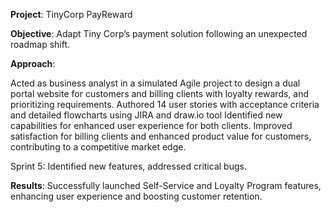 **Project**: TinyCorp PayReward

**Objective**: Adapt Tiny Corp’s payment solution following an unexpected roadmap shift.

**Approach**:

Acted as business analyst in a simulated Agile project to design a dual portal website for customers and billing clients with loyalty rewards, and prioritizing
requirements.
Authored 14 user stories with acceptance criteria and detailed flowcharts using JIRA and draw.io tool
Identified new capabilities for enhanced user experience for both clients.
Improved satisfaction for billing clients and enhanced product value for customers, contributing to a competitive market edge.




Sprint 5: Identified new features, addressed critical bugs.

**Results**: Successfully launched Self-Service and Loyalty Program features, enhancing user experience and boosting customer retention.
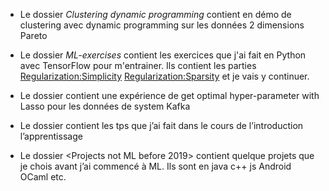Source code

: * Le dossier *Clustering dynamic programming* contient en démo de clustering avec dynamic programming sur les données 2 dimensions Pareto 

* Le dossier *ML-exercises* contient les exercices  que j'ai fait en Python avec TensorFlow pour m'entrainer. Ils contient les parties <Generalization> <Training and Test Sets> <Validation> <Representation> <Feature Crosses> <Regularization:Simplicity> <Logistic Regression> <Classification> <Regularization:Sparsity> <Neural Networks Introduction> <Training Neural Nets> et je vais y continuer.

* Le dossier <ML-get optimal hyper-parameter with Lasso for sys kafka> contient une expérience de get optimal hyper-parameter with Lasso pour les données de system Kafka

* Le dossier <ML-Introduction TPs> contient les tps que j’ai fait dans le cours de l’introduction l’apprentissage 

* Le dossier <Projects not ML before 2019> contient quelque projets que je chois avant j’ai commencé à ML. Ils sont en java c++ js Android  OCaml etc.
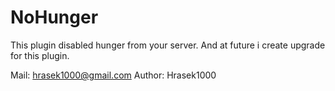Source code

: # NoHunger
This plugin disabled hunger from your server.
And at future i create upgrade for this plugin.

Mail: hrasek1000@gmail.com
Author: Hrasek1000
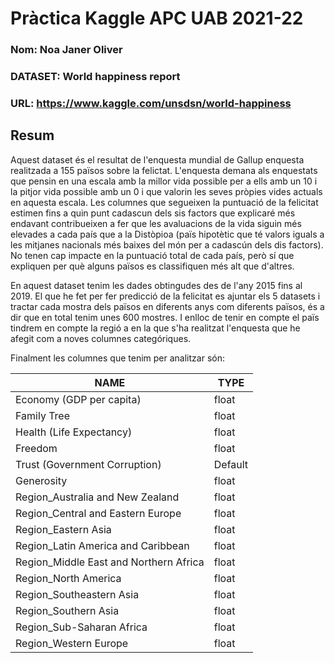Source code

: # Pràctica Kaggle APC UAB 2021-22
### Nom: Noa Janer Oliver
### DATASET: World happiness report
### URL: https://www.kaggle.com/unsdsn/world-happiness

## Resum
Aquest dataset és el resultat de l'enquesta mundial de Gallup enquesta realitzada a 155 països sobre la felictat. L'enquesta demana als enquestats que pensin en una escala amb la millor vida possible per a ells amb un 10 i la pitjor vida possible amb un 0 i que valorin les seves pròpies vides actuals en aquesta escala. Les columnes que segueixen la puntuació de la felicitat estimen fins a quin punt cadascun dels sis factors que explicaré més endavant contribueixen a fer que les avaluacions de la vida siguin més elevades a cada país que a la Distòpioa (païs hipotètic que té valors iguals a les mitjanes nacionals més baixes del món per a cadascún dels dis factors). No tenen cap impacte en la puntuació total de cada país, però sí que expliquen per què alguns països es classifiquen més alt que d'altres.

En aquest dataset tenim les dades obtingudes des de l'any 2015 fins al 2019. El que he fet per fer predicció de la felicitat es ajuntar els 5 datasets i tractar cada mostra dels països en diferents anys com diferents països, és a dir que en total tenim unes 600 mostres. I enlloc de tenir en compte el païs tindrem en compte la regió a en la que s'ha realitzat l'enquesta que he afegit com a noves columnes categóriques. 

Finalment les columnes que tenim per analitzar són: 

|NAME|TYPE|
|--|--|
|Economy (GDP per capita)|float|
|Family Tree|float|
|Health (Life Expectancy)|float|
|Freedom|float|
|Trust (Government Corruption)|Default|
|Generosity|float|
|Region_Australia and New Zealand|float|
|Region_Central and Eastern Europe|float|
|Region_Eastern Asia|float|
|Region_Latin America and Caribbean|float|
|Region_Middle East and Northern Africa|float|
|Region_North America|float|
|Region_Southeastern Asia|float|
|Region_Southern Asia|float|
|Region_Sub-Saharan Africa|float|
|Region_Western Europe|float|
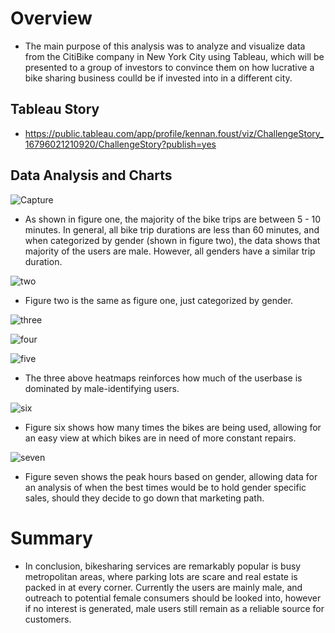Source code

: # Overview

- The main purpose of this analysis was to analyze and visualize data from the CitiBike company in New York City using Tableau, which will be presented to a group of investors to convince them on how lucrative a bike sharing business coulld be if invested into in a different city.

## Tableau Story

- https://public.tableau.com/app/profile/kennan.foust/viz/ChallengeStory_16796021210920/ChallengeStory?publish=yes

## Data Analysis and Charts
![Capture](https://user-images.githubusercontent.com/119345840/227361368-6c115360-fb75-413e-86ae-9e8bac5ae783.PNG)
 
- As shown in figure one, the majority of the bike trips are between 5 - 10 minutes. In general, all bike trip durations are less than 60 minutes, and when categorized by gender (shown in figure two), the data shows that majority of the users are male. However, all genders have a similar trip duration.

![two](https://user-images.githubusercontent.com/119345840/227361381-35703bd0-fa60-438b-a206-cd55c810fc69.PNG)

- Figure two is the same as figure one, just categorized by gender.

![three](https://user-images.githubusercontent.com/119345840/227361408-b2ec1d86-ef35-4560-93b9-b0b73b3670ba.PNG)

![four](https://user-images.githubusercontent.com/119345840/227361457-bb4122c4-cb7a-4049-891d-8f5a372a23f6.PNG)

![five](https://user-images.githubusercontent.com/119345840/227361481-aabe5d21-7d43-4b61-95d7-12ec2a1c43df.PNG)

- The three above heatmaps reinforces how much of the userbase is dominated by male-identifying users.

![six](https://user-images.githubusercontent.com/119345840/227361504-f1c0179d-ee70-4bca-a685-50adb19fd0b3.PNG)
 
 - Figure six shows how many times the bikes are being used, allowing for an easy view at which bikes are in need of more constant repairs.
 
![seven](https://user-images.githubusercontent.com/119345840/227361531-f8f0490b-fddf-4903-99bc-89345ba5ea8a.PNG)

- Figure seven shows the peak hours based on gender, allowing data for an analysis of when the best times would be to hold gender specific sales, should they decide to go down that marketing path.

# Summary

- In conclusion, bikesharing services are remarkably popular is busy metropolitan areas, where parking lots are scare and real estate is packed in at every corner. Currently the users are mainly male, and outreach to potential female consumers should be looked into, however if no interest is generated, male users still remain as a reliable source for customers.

* _WORK TASK_: The expected result is every line above containing the string "Asia".

* _SOLUTION_:
|Region_Eastern Asia|float|
|Region_Southeastern Asia|float|
|Region_Southern Asia|float|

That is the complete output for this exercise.